2020-07-31 –, Green Track
The goal of this presentation will be to illustrate how the design
of equivalent electrical circuits for the analysis of electrochemical
(e.g. biological) systems can be optimized with an approach based
on evolutionary algorithms.
Electrochemical impedance spectroscopy (EIS) is the study of a
sample by measuring its resistance to alternating electrical currents (termed
impedance) over a range of frequencies. The data arising from these experiments
is commonly analysed by fitting an equivalent electrical circuit (EIC),
which consists of resistors, capacitors and possibly other electrical elements.

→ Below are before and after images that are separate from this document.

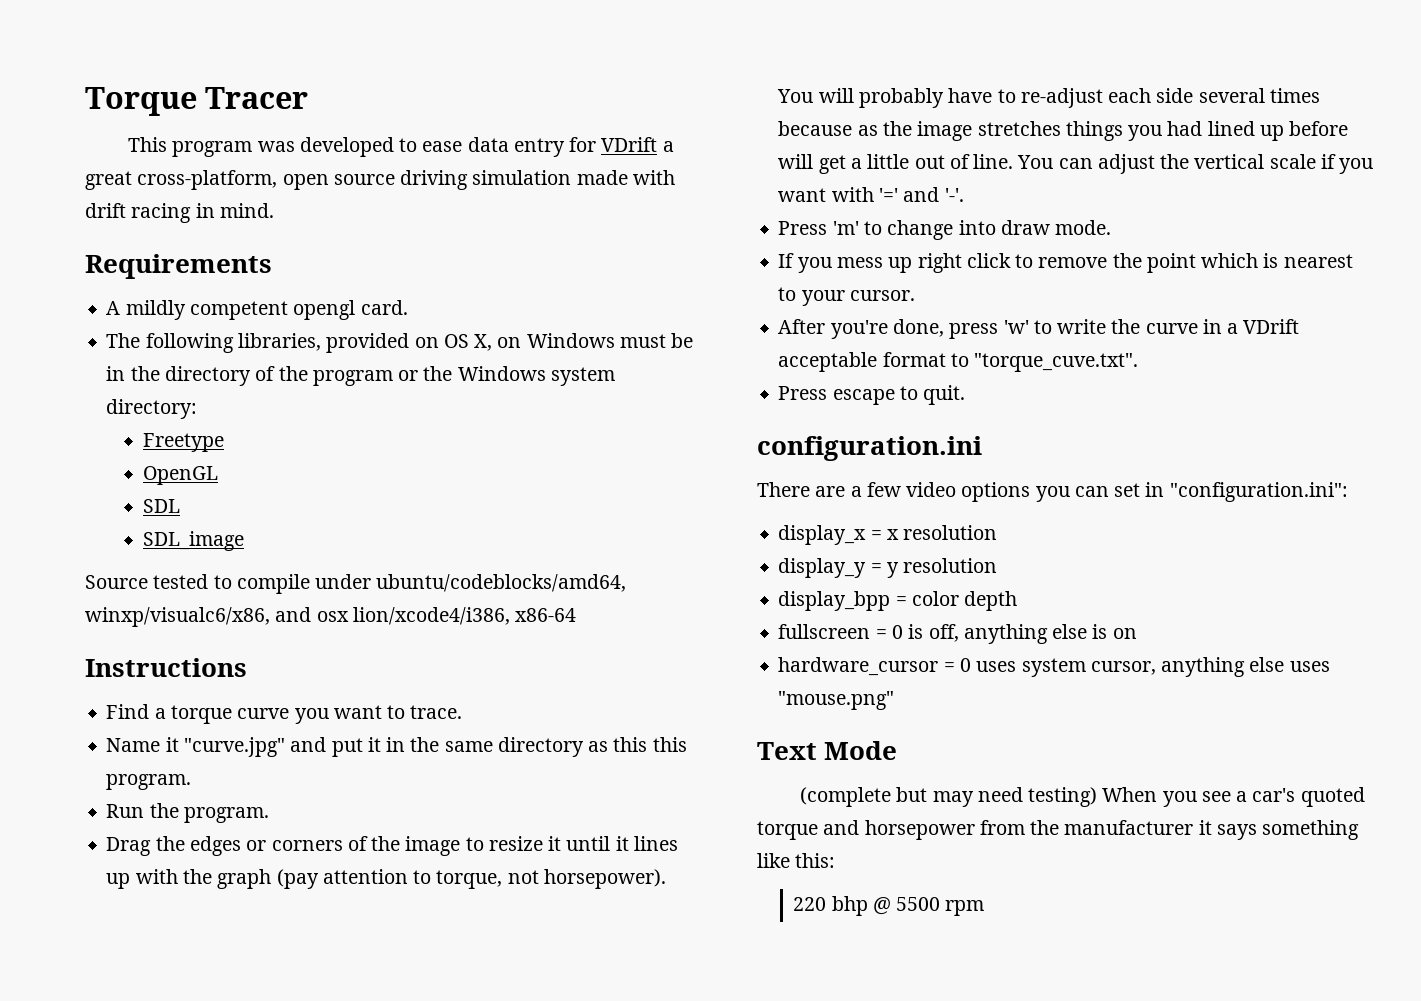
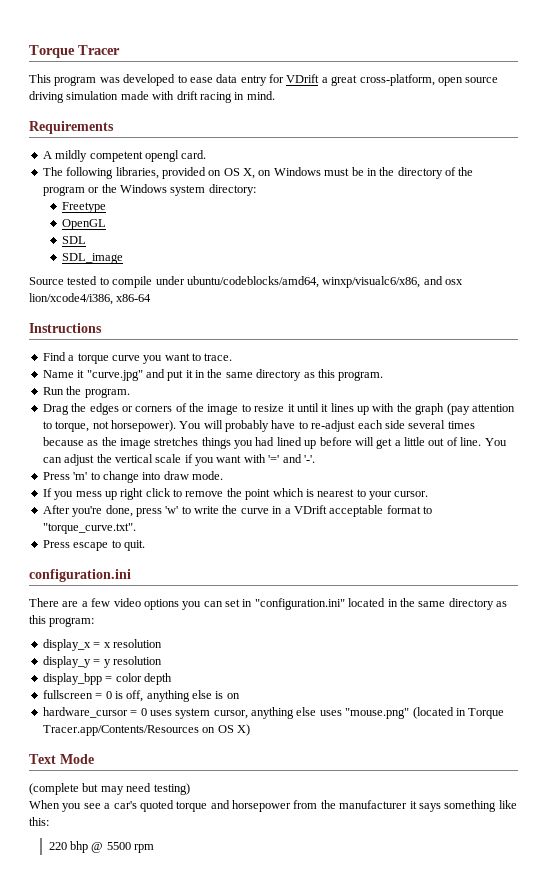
[652,737,687,752] this -> (335, 373) none
[974,353,1139,372] "torque_cuve.txt". -> [42,523,136,534] "torque_curve.txt".
[1169,482,1348,502] "configuration.ini": -> [254,598,507,610] [29,615,95,627] "configuration.ini" located in the same directory as this program:
(895, 700) none -> [412,707,505,719] [42,724,250,736] (located in Torque Tracer.app/Contents/Resources on OS X)
(1098, 797) none -> (190, 789) //

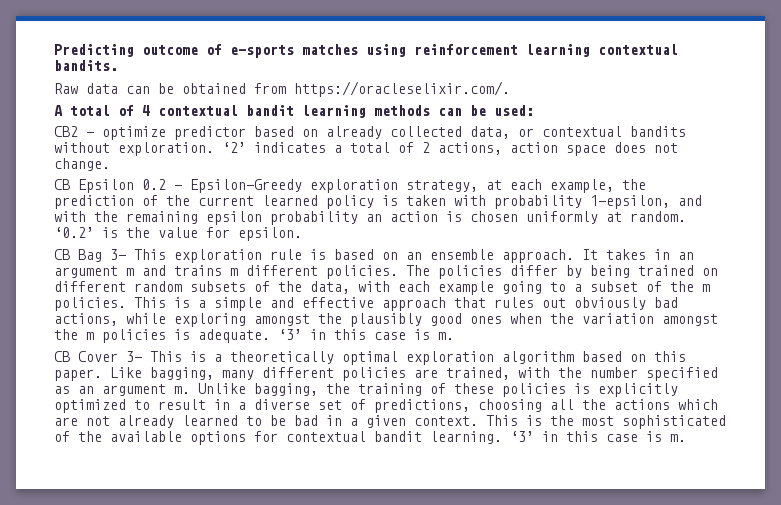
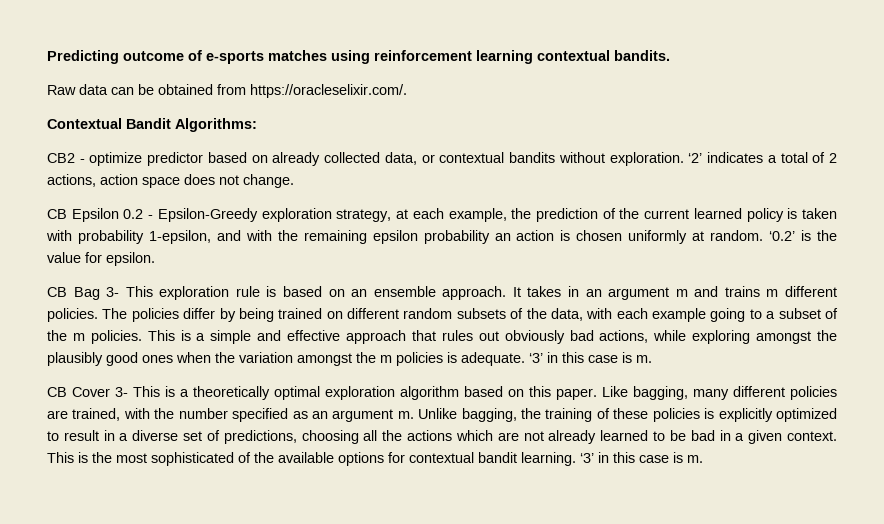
[54,105,534,118] A total of 4 contextual bandit learning methods can be used: -> [47,118,257,132] Contextual Bandit Algorithms:

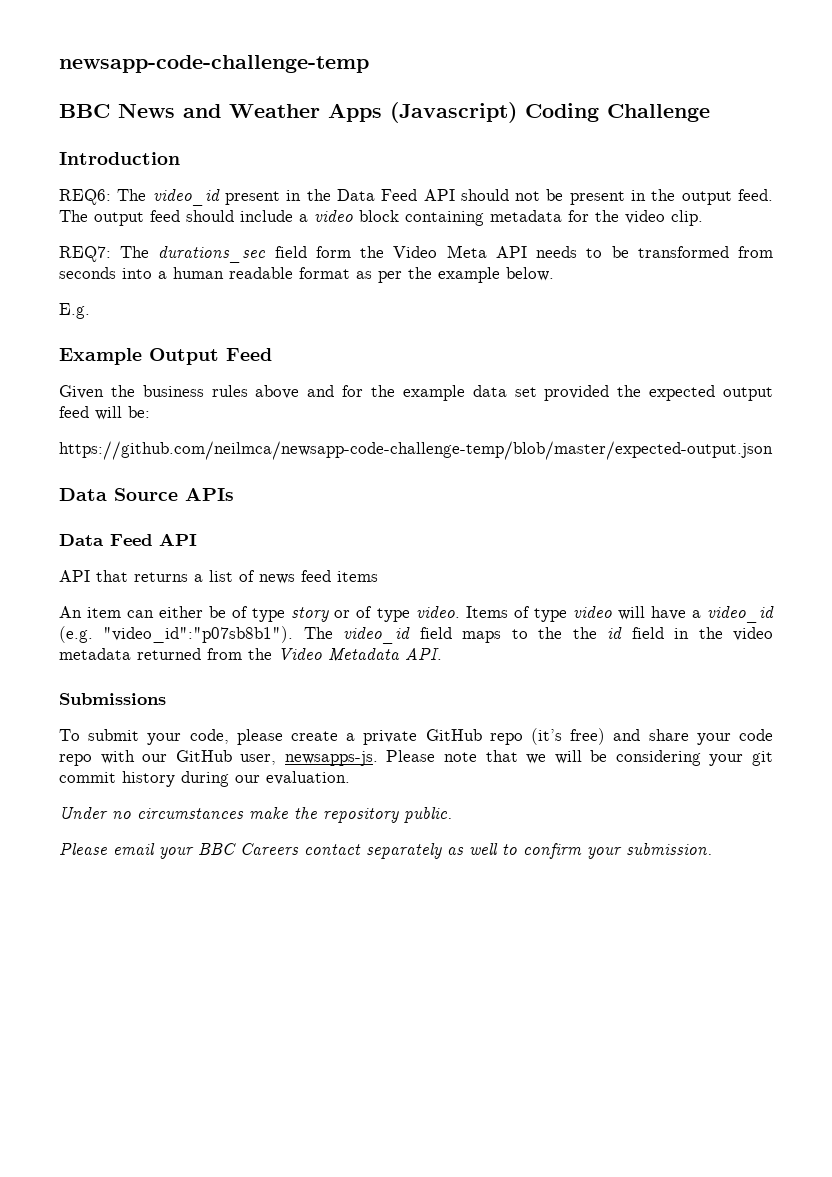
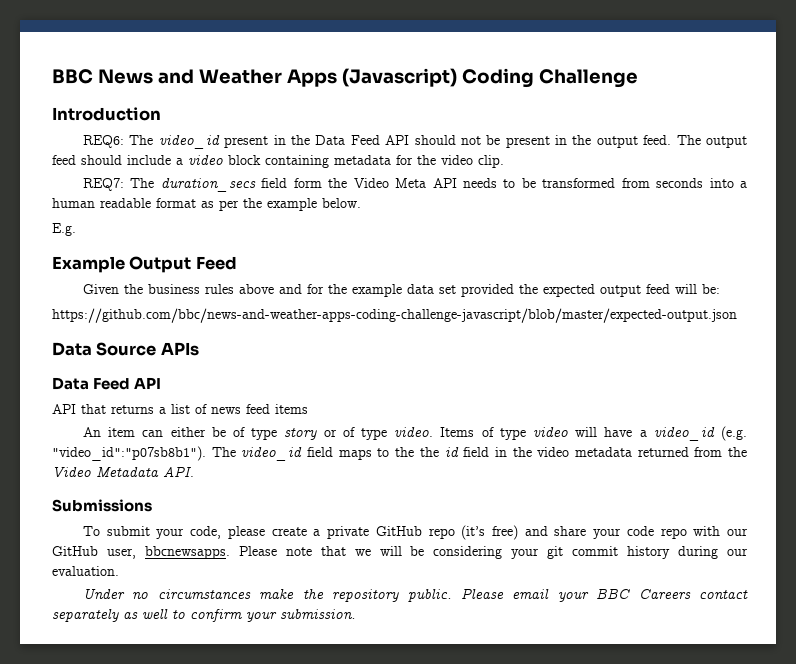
[59,55,369,73] newsapp-code-challenge-temp // -> (52, 76) none
[158,246,266,263] durations_sec -> [160,178,256,192] duration_secs
[59,441,773,460] https://github.com/neilmca/newsapp-code-challenge-temp/blob/master/expected-output.json -> [52,308,737,323] https://github.com/bbc/news-and-weather-apps-coding-challenge-javascript/blob/master/expected-output.json
[284,751,378,766] newsapps-js. -> [144,546,230,559] bbcnewsapps.
(452, 815) // -> (452, 595) none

When considering well defined basic electrical systems, the configuration of
these circuits is relatively straightforward. More complex systems, such as
those arising in biology, where reasoning about the appropriate configurations
of the circuits becomes more challenging and subjective, can benefit from an
algorithmic approach.
An efficient Julia equivalent electrical circuit modelling and fitting module
that was implemented will be discussed. Next the evolutionary algorithms
used to build optimal circuit designs based on the biological measurement
data and fit the circuit-element parameters of the design, will be explained
along with some performance metrics.
Bio-engineer and PhD student at the bio-science engineering department of mathematical modeling and data-analysis of Ghent university.